L’idéal du libre choix
La rhétorique officielle veut que chaque élève choisisse librement sa voie selon ses intérêts et ses aptitudes. Cet idéal honore l’autonomie et a une valeur réelle. Mais pris à la lettre, il peut masquer les influences et les contraintes qui façonnent tout choix — et reporter la responsabilité entièrement sur l’individu, comme si les échecs ne tenaient qu’à de mauvais choix personnels.
Les influences qui façonnent le choix
Les choix sont façonnés par la famille, le milieu, les représentations, l’information disponible. L’élève ne choisit pas dans le vide ; ses préférences elles-mêmes sont en partie formées par son environnement. Ce qui se vit comme un libre choix est en partie l’expression d’un horizon socialement façonné, comme l’a souligné Bourdieu. La liberté s’exerce à l’intérieur d’un champ pré-structuré.
Les contraintes qui limitent le choix
Au-delà des influences, des contraintes réelles limitent le champ : niveau, sélectivité, géographie, finances. On choisit parmi les options accessibles, non parmi toutes les options. La liberté est réelle, mais bornée — exercée dans un espace que d’autres ont largement défini. La méconnaître, c’est se condamner à mal conseiller.

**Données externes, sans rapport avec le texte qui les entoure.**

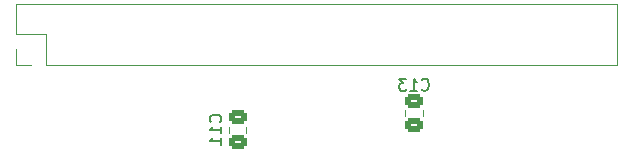
<source format=gbo>
G04 #@! TF.GenerationSoftware,KiCad,Pcbnew,9.0.6*
G04 #@! TF.CreationDate,2026-02-12T12:28:41-08:00*
G04 #@! TF.ProjectId,mutebox_hat_audio_in,6d757465-626f-4785-9f68-61745f617564,rev?*
G04 #@! TF.SameCoordinates,Original*
G04 #@! TF.FileFunction,Legend,Bot*
G04 #@! TF.FilePolarity,Positive*
%FSLAX46Y46*%
G04 Gerber Fmt 4.6, Leading zero omitted, Abs format (unit mm)*
G04 Created by KiCad (PCBNEW 9.0.6) date 2026-02-12 12:28:41*
%MOMM*%
%LPD*%
G01*
G04 APERTURE LIST*
G04 Aperture macros list*
%AMRoundRect*
0 Rectangle with rounded corners*
0 $1 Rounding radius*
0 $2 $3 $4 $5 $6 $7 $8 $9 X,Y pos of 4 corners*
0 Add a 4 corners polygon primitive as box body*
4,1,4,$2,$3,$4,$5,$6,$7,$8,$9,$2,$3,0*
0 Add four circle primitives for the rounded corners*
1,1,$1+$1,$2,$3*
1,1,$1+$1,$4,$5*
1,1,$1+$1,$6,$7*
1,1,$1+$1,$8,$9*
0 Add four rect primitives between the rounded corners*
20,1,$1+$1,$2,$3,$4,$5,0*
20,1,$1+$1,$4,$5,$6,$7,0*
20,1,$1+$1,$6,$7,$8,$9,0*
20,1,$1+$1,$8,$9,$2,$3,0*%
G04 Aperture macros list end*
%ADD10C,0.150000*%
%ADD11C,0.120000*%
%ADD12C,2.700000*%
%ADD13O,5.004000X2.604000*%
%ADD14O,1.904000X3.604000*%
%ADD15R,1.300000X1.300000*%
%ADD16C,1.300000*%
%ADD17C,1.650000*%
%ADD18R,1.700000X1.700000*%
%ADD19C,1.700000*%
%ADD20RoundRect,0.250000X-0.475000X0.337500X-0.475000X-0.337500X0.475000X-0.337500X0.475000X0.337500X0*%
G04 APERTURE END LIST*
D10*
X124359580Y-54919642D02*
X124407200Y-54872023D01*
X124407200Y-54872023D02*
X124454819Y-54729166D01*
X124454819Y-54729166D02*
X124454819Y-54633928D01*
X124454819Y-54633928D02*
X124407200Y-54491071D01*
X124407200Y-54491071D02*
X124311961Y-54395833D01*
X124311961Y-54395833D02*
X124216723Y-54348214D01*
X124216723Y-54348214D02*
X124026247Y-54300595D01*
X124026247Y-54300595D02*
X123883390Y-54300595D01*
X123883390Y-54300595D02*
X123692914Y-54348214D01*
X123692914Y-54348214D02*
X123597676Y-54395833D01*
X123597676Y-54395833D02*
X123502438Y-54491071D01*
X123502438Y-54491071D02*
X123454819Y-54633928D01*
X123454819Y-54633928D02*
X123454819Y-54729166D01*
X123454819Y-54729166D02*
X123502438Y-54872023D01*
X123502438Y-54872023D02*
X123550057Y-54919642D01*
X124454819Y-55872023D02*
X124454819Y-55300595D01*
X124454819Y-55586309D02*
X123454819Y-55586309D01*
X123454819Y-55586309D02*
X123597676Y-55491071D01*
X123597676Y-55491071D02*
X123692914Y-55395833D01*
X123692914Y-55395833D02*
X123740533Y-55300595D01*
X124454819Y-56824404D02*
X124454819Y-56252976D01*
X124454819Y-56538690D02*
X123454819Y-56538690D01*
X123454819Y-56538690D02*
X123597676Y-56443452D01*
X123597676Y-56443452D02*
X123692914Y-56348214D01*
X123692914Y-56348214D02*
X123740533Y-56252976D01*
X141392857Y-52159580D02*
X141440476Y-52207200D01*
X141440476Y-52207200D02*
X141583333Y-52254819D01*
X141583333Y-52254819D02*
X141678571Y-52254819D01*
X141678571Y-52254819D02*
X141821428Y-52207200D01*
X141821428Y-52207200D02*
X141916666Y-52111961D01*
X141916666Y-52111961D02*
X141964285Y-52016723D01*
X141964285Y-52016723D02*
X142011904Y-51826247D01*
X142011904Y-51826247D02*
X142011904Y-51683390D01*
X142011904Y-51683390D02*
X141964285Y-51492914D01*
X141964285Y-51492914D02*
X141916666Y-51397676D01*
X141916666Y-51397676D02*
X141821428Y-51302438D01*
X141821428Y-51302438D02*
X141678571Y-51254819D01*
X141678571Y-51254819D02*
X141583333Y-51254819D01*
X141583333Y-51254819D02*
X141440476Y-51302438D01*
X141440476Y-51302438D02*
X141392857Y-51350057D01*
X140440476Y-52254819D02*
X141011904Y-52254819D01*
X140726190Y-52254819D02*
X140726190Y-51254819D01*
X140726190Y-51254819D02*
X140821428Y-51397676D01*
X140821428Y-51397676D02*
X140916666Y-51492914D01*
X140916666Y-51492914D02*
X141011904Y-51540533D01*
X140107142Y-51254819D02*
X139488095Y-51254819D01*
X139488095Y-51254819D02*
X139821428Y-51635771D01*
X139821428Y-51635771D02*
X139678571Y-51635771D01*
X139678571Y-51635771D02*
X139583333Y-51683390D01*
X139583333Y-51683390D02*
X139535714Y-51731009D01*
X139535714Y-51731009D02*
X139488095Y-51826247D01*
X139488095Y-51826247D02*
X139488095Y-52064342D01*
X139488095Y-52064342D02*
X139535714Y-52159580D01*
X139535714Y-52159580D02*
X139583333Y-52207200D01*
X139583333Y-52207200D02*
X139678571Y-52254819D01*
X139678571Y-52254819D02*
X139964285Y-52254819D01*
X139964285Y-52254819D02*
X140059523Y-52207200D01*
X140059523Y-52207200D02*
X140107142Y-52159580D01*
D11*
X107040000Y-44900000D02*
X107040000Y-47500000D01*
X107040000Y-44900000D02*
X157960000Y-44900000D01*
X107040000Y-47500000D02*
X109640000Y-47500000D01*
X107040000Y-48770000D02*
X107040000Y-50100000D01*
X107040000Y-50100000D02*
X108370000Y-50100000D01*
X109640000Y-47500000D02*
X109640000Y-50100000D01*
X109640000Y-50100000D02*
X157960000Y-50100000D01*
X157960000Y-44900000D02*
X157960000Y-50100000D01*
X125083750Y-55301248D02*
X125083750Y-55823752D01*
X126553750Y-55301248D02*
X126553750Y-55823752D01*
X140015000Y-53901248D02*
X140015000Y-54423752D01*
X141485000Y-53901248D02*
X141485000Y-54423752D01*
%LPC*%
D12*
X161500000Y-47500000D03*
D13*
X150800000Y-94450000D03*
D14*
X150800000Y-89950000D03*
D13*
X138662000Y-94450000D03*
D14*
X138662000Y-89950000D03*
D12*
X103500000Y-96500000D03*
X103500000Y-47500000D03*
X161500000Y-96500000D03*
D15*
X114060000Y-87040000D03*
D16*
X116600000Y-87040000D03*
X119140000Y-87040000D03*
D17*
X114060000Y-89660000D03*
X119140000Y-89660000D03*
D18*
X108370000Y-48770000D03*
D19*
X108370000Y-46230000D03*
X110910000Y-48770000D03*
X110910000Y-46230000D03*
X113450000Y-48770000D03*
X113450000Y-46230000D03*
X115990000Y-48770000D03*
X115990000Y-46230000D03*
X118530000Y-48770000D03*
X118530000Y-46230000D03*
X121070000Y-48770000D03*
X121070000Y-46230000D03*
X123610000Y-48770000D03*
X123610000Y-46230000D03*
X126150000Y-48770000D03*
X126150000Y-46230000D03*
X128690000Y-48770000D03*
X128690000Y-46230000D03*
X131230000Y-48770000D03*
X131230000Y-46230000D03*
X133770000Y-48770000D03*
X133770000Y-46230000D03*
X136310000Y-48770000D03*
X136310000Y-46230000D03*
X138850000Y-48770000D03*
X138850000Y-46230000D03*
X141390000Y-48770000D03*
X141390000Y-46230000D03*
X143930000Y-48770000D03*
X143930000Y-46230000D03*
X146470000Y-48770000D03*
X146470000Y-46230000D03*
X149010000Y-48770000D03*
X149010000Y-46230000D03*
X151550000Y-48770000D03*
X151550000Y-46230000D03*
X154090000Y-48770000D03*
X154090000Y-46230000D03*
X156630000Y-48770000D03*
X156630000Y-46230000D03*
D20*
X125818750Y-54525000D03*
X125818750Y-56600000D03*
X140750000Y-53125000D03*
X140750000Y-55200000D03*
%LPD*%
M02*

</source>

Ni pur libre arbitre, ni pur déterminisme
La position honnête est intermédiaire : l’orientation n’est ni un choix souverain, ni une détermination sociale mécanique. La rationalité des acteurs chez Boudon — les élèves choisissent, raisonnablement, compte tenu de leurs contraintes — et l’hétérogénéité chez Lahire — les destins ne sont pas mécaniquement fixés — tempèrent l’accent de Bourdieu sur le conditionnement. Il existe une capacité d’agir réelle, exercée dans des contraintes et des influences réelles.
Élargir la liberté réelle
La visée est d’élargir la liberté réelle : en élargissant les représentations et l’information — pour que le choix porte sur davantage d’options, mieux connues —, en contrant l’autocensure — pour que des limites imaginaires ne rétrécissent pas le champ —, en desserrant les contraintes modifiables. La liberté d’orientation n’est pas un donné, mais un degré — et ce degré peut s’accroître.
Les élèves ne choisissent donc pas leur orientation en pleine liberté — leurs choix sont façonnés par des influences, bornés par des contraintes, filtrés par des représentations — mais ils ne sont pas non plus entièrement déterminés ; une capacité d’agir réelle existe dans un champ pré-structuré. La position honnête rejette à la fois la fiction confortable du pur libre choix et la résignation du pur déterminisme. Le but digne d’effort est d’élargir la liberté réelle, et nuancée, que chaque élève exerce.